Terri Jewell at Womonwrites 1984. Photo courtesy of Rand Hall.

Terri Jewell (1954-95), Black, lesbian-feminist poet, lived in Lansing, Michigan, for the last twenty-plus years of her life, and we are happy to claim her for the South. She grew up in Louisville, Kentucky. In 1984, Terri attended Womonwrites: the Southeast Lesbian Writers Conference in Georgia with the Louisville League of Lesbian Writers.

During her short life, Terri Jewell published one book of poetry, Succulent Heretic (Lansing, MI: Oral Tortuga Press, 1994), and the collection The Black Woman’s Gumbo Ya-Ya: Quotations by Black Women (Freedom, CA: Crossing Press, 1993).

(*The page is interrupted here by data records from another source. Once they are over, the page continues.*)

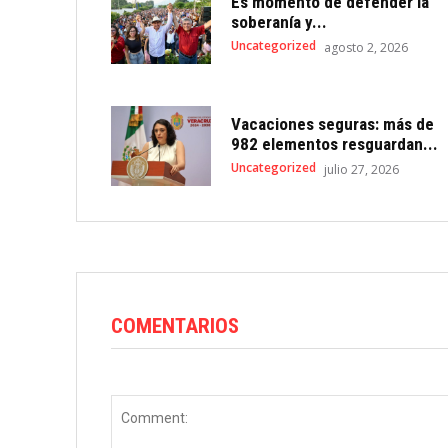
Es momento de defender la
soberanía y...
Uncategorized
agosto 2, 2026
Vacaciones seguras: más de
982 elementos resguardan...
Uncategorized
julio 27, 2026
COMENTARIOS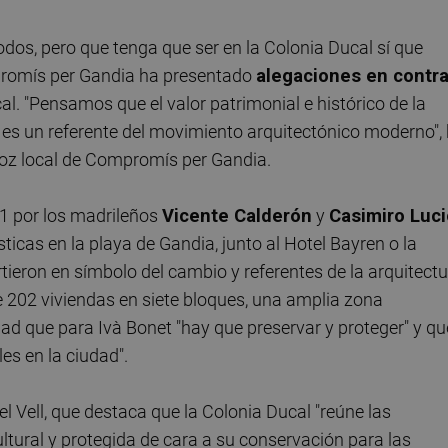
dos, pero que tenga que ser en la Colonia Ducal sí que
promís per Gandia ha presentado
alegaciones en contr
al. "Pensamos que el valor patrimonial e histórico de la
 es un referente del movimiento arquitectónico moderno",
voz local de Compromís per Gandia.
61 por los madrileños
Vicente Calderón
y
Casimiro Luci
icas en la playa de Gandia, junto al Hotel Bayren o la
tieron en símbolo del cambio y referentes de la arquitect
e 202 viviendas en siete bloques, una amplia zona
dad que para Ivà Bonet "hay que preservar y proteger" y qu
les en la ciudad".
l Vell, que destaca que la Colonia Ducal "reúne las
tural y protegida de cara a su conservación para las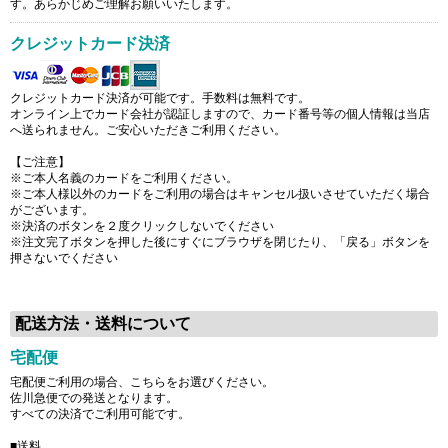
す。あらかじめご理解お願いいたします。
クレジットカード決済
クレジットカード決済が可能です。手数料は無料です。
オンライン上でカード会社が認証しますので、カード番号等の個人情報は当店
へ送られません。ご安心いただきご利用ください。
【ご注意】
※ご本人名義のカードをご利用ください。
※ご本人様以外のカードをご利用の場合はキャンセル扱いさせていただく場合
がございます。
※決済のボタンを２度クリックしないでください
※注文完了ボタンを押した後にすぐにブラウザを閉じたり、「戻る」ボタンを
押さないでください
配送方法・送料について
宅配便
宅配便ご利用の場合、こちらをお選びください。
佐川急便での発送となります。
すべての決済でご利用可能です。
■送料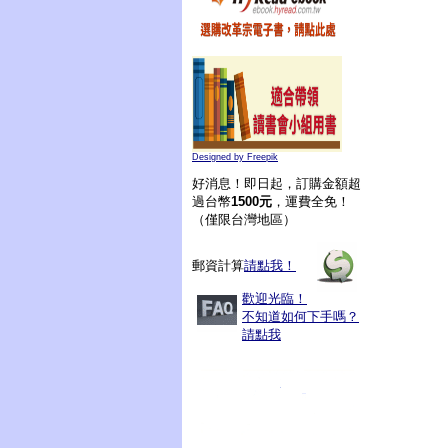
Designed by Freepik
好消息！即日起，訂購金額超
過台幣
1500元
，運費全免！
（僅限台灣地區）
郵資計算
請點我！
歡迎光臨！
不知道如何下手嗎？
請點我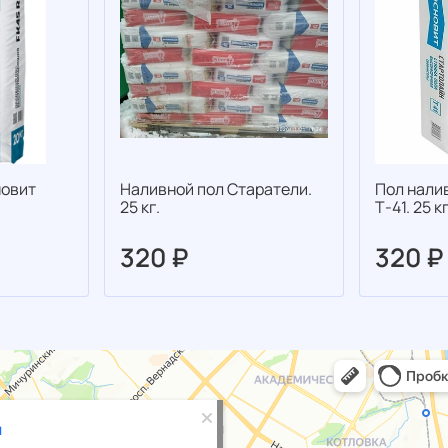
новит
Наливной пол Старатели.
Пол нал
25 кг.
Т-41. 25 кг
320 ₽
320 ₽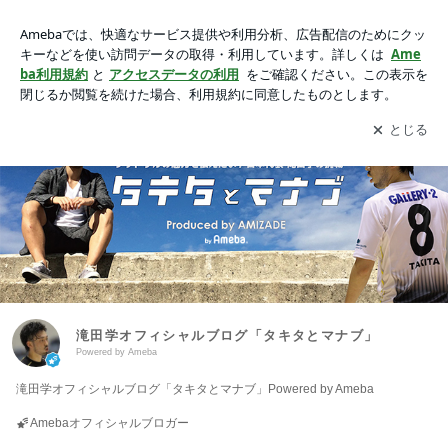
滝田学オフィシャルブログ「タキタとマナブ」Powered by Am
eba
アプリをダウンロードして
ブログの更新通知
を受け取りまし
開く
ょう。
滝田学オフィシャルブログ「タキタとマナブ」
Powered by Ameba
滝田学オフィシャルブログ「タキタとマナブ」Powered by Ameba
Amebaオフィシャルブロガー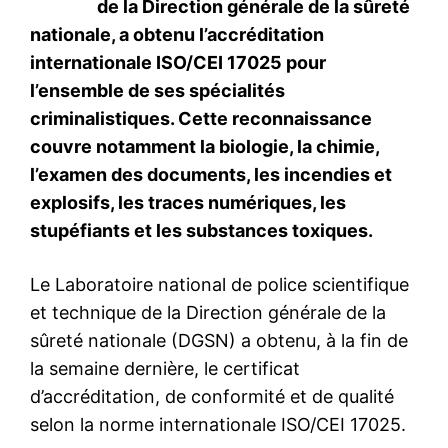
le1.ma
l'intelligence de
l'information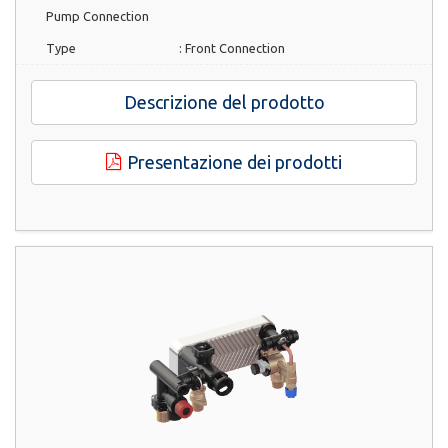
Pump Connection
Type
:
Front Connection
Descrizione del prodotto
Presentazione dei prodotti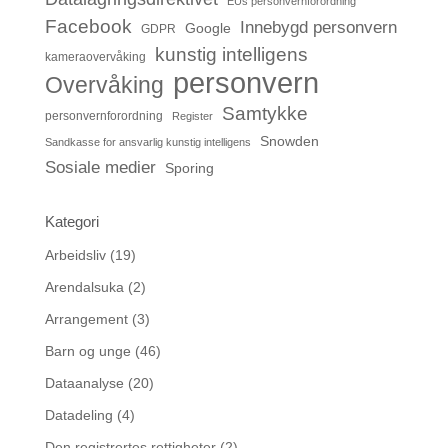
EUs personvernforordning
Facebook
Innebygd personvern
Google
GDPR
kunstig intelligens
kameraovervåking
personvern
Overvåking
Samtykke
personvernforordning
Register
Snowden
Sandkasse for ansvarlig kunstig intelligens
Sosiale medier
Sporing
Kategori
Arbeidsliv
(19)
Arendalsuka
(2)
Arrangement
(3)
Barn og unge
(46)
Dataanalyse
(20)
Datadeling
(4)
Den registrertes rettigheter
(2)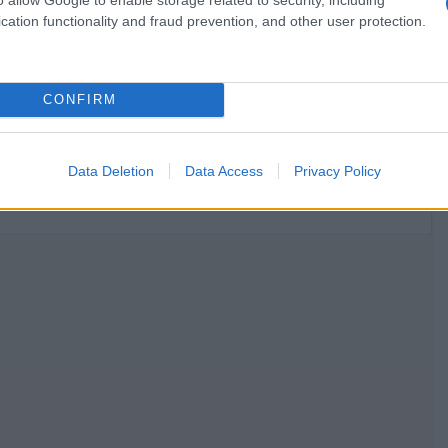
cation functionality and fraud prevention, and other user protection.
CONFIRM
,
,
ΓΙΑΝΝΗΣ ΒΑΡΔΙΝΟΓΙΑΝΝΗΣ
ΝΤΡΑΓΚΑΝ ΣΟΛΑΚ
Data Deletion
Data Access
Privacy Policy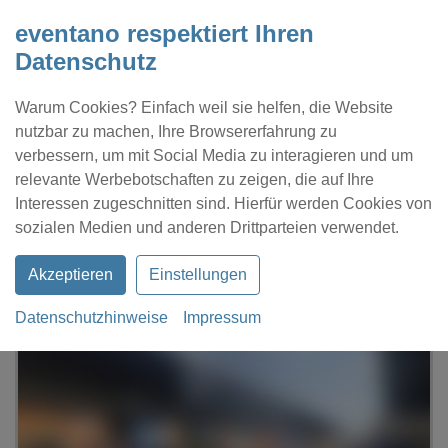
eventano respektiert Ihren
Datenschutz
Warum Cookies? Einfach weil sie helfen, die Website
nutzbar zu machen, Ihre Browsererfahrung zu
verbessern, um mit Social Media zu interagieren und um
relevante Werbebotschaften zu zeigen, die auf Ihre
Interessen zugeschnitten sind. Hierfür werden Cookies von
Kontakt
Location eintragen
Profil
sozialen Medien und anderen Drittparteien verwendet.
Akzeptieren
Einstellungen
Datenschutzhinweise
Impressum
eventano
Hamburg
Halle 424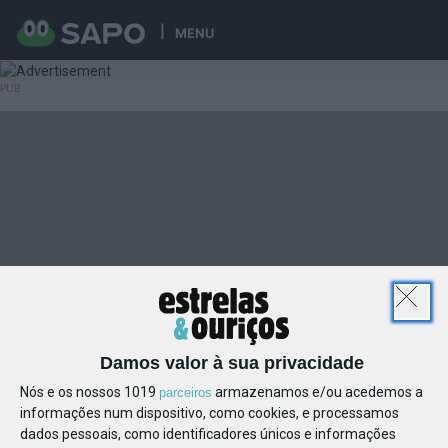
MENU
Damos valor à sua privacidade
Nós e os nossos 1019
armazenamos e/ou acedemos a
parceiros
informações num dispositivo, como cookies, e processamos
dados pessoais, como identificadores únicos e informações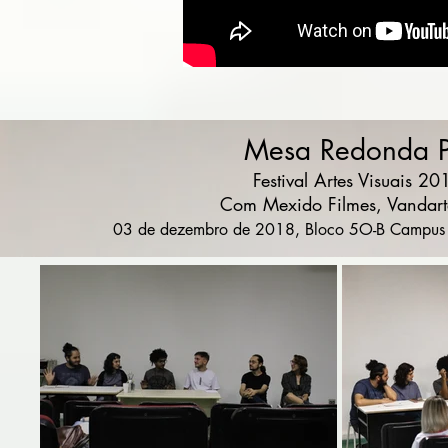
Mesa Redonda P
Festival Artes Visuais 2
Com Mexido Filmes, Vandart
03 de dezembro de 2018, Bloco 5O-B Campus 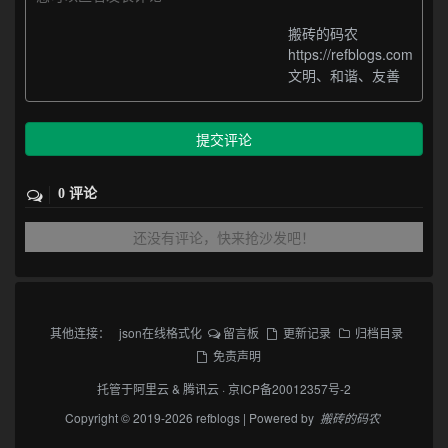
搬砖的码农
https://refblogs.com
文明、和谐、友善
提交评论
0 评论
还没有评论，快来抢沙发吧！
其他连接：
json在线格式化
留言板
更新记录
归档目录
免责声明
托管于
阿里云
&
腾讯云
·
京ICP备20012357号-2
Copyright © 2019-2026 refblogs | Powered by
搬砖的码农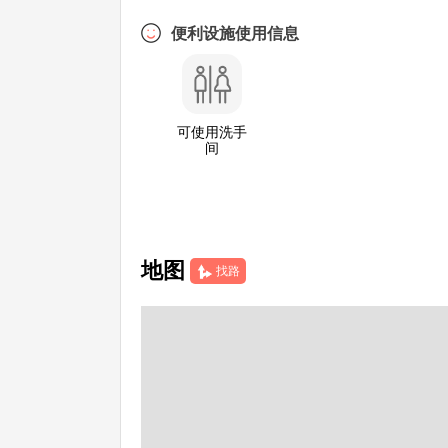
便利设施使用信息
可使用洗手
间
地图
找路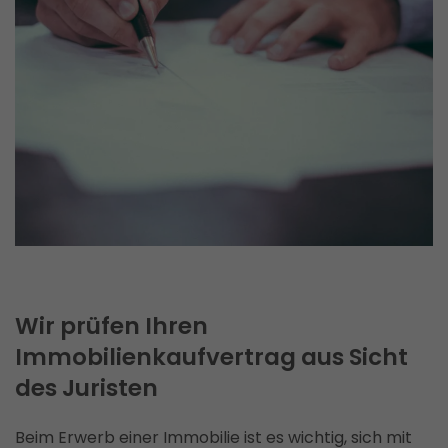
Wir prüfen Ihren
Immobilienkaufvertrag aus Sicht
des Juristen
Beim Erwerb einer Immobilie ist es wichtig, sich mit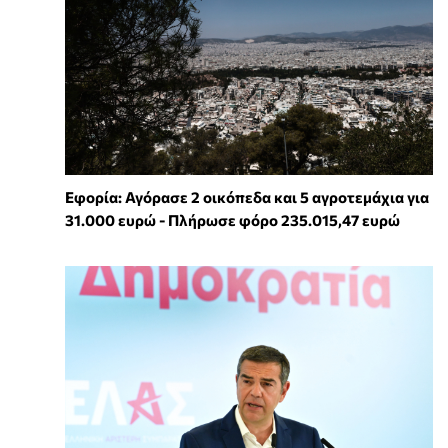
Εφορία: Αγόρασε 2 οικόπεδα και 5 αγροτεμάχια για
31.000 ευρώ - Πλήρωσε φόρο 235.015,47 ευρώ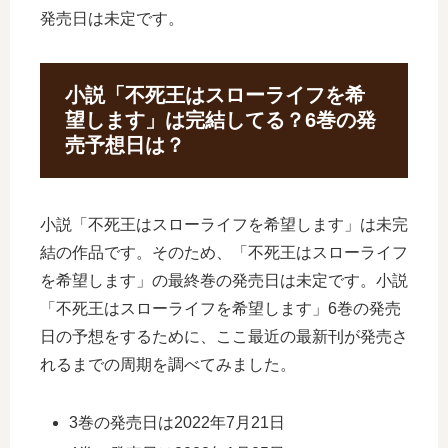
発売日は未定です。
小説「不死王はスローライフを希
望します」は完結してる？6巻の発
売予想日は？
小説「不死王はスローライフを希望します」は未完
結の作品です。そのため、「不死王はスローライフ
を希望します」の最終巻の発売日は未定です。小説
「不死王はスローライフを希望します」6巻の発売
日の予想をするために、ここ最近の最新刊が発売さ
れるまでの周期を調べてみました。
3巻の発売日は2022年7月21日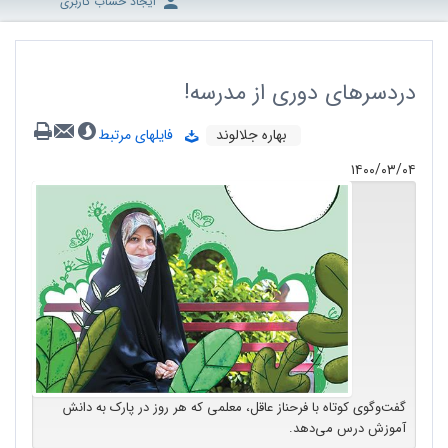
ایجاد حساب کاربری
دردسرهای دوری از مدرسه!
بهاره جلالوند
فایلهای مرتبط
۱۴۰۰/۰۳/۰۴
گفت‌وگوی کوتاه با فرحناز عاقل، معلمی که هر روز در پارک به دانش
آموزش درس می‌دهد.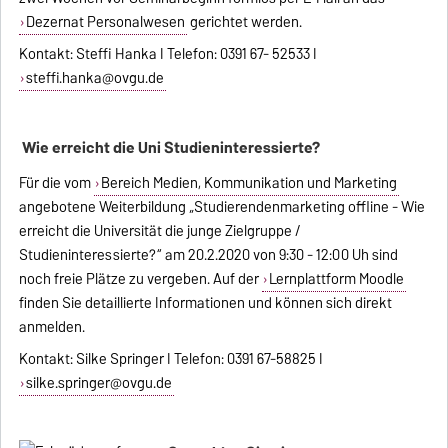
Dezernat Personalwesen
gerichtet werden.
Kontakt: Steffi Hanka I Telefon: 0391 67- 52533 I
steffi.hanka@ovgu.de
Wie erreicht die Uni Studieninteressierte?
Für die vom
Bereich Medien, Kommunikation und Marketing
angebotene Weiterbildung „Studierendenmarketing offline - Wie
erreicht die Universität die junge Zielgruppe /
Studieninteressierte?“ am 20.2.2020 von 9:30 - 12:00 Uh sind
noch freie Plätze zu vergeben. Auf der
Lernplattform Moodle
finden Sie detaillierte Informationen und können sich direkt
anmelden.
Kontakt: Silke Springer I Telefon: 0391 67-58825 I
silke.springer@ovgu.de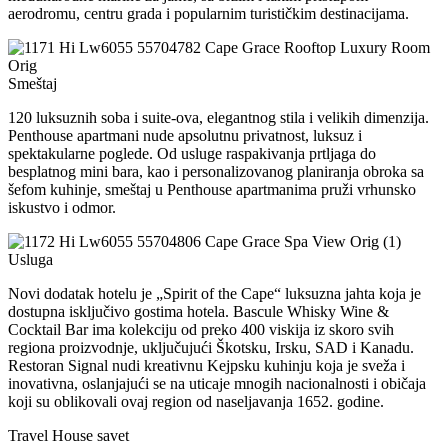
aerodromu, centru grada i popularnim turističkim destinacijama.
Smeštaj
120 luksuznih soba i suite-ova, elegantnog stila i velikih dimenzija.
Penthouse apartmani nude apsolutnu privatnost, luksuz i
spektakularne poglede. Od usluge raspakivanja prtljaga do
besplatnog mini bara, kao i personalizovanog planiranja obroka sa
šefom kuhinje, smeštaj u Penthouse apartmanima pruži vrhunsko
iskustvo i odmor.
Usluga
Novi dodatak hotelu je „Spirit of the Cape“ luksuzna jahta koja je
dostupna isključivo gostima hotela. Bascule Whisky Wine &
Cocktail Bar ima kolekciju od preko 400 viskija iz skoro svih
regiona proizvodnje, uključujući Škotsku, Irsku, SAD i Kanadu.
Restoran Signal nudi kreativnu Kejpsku kuhinju koja je sveža i
inovativna, oslanjajući se na uticaje mnogih nacionalnosti i običaja
koji su oblikovali ovaj region od naseljavanja 1652. godine.
Travel House savet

Terri’s book, Our Names Are Many: The Black Woman’s Book of Days (Freedom, CA: Crossing Press, 1996), was published posthumously. Terri Jewell’s poems also appear in scores of journals and are anthologized in collections like A Fierce Brightness: 25 Years of Women’s Poetry, When I Am An Old Woman I Shall Wear Purple, and If I Had My Life to Live Over, I Would Pick More Daisies.

When our Herstory Project editors went looking for women who remembered Terri Jewell, we found her Louisville League of Lesbian Writers friends eager to participate.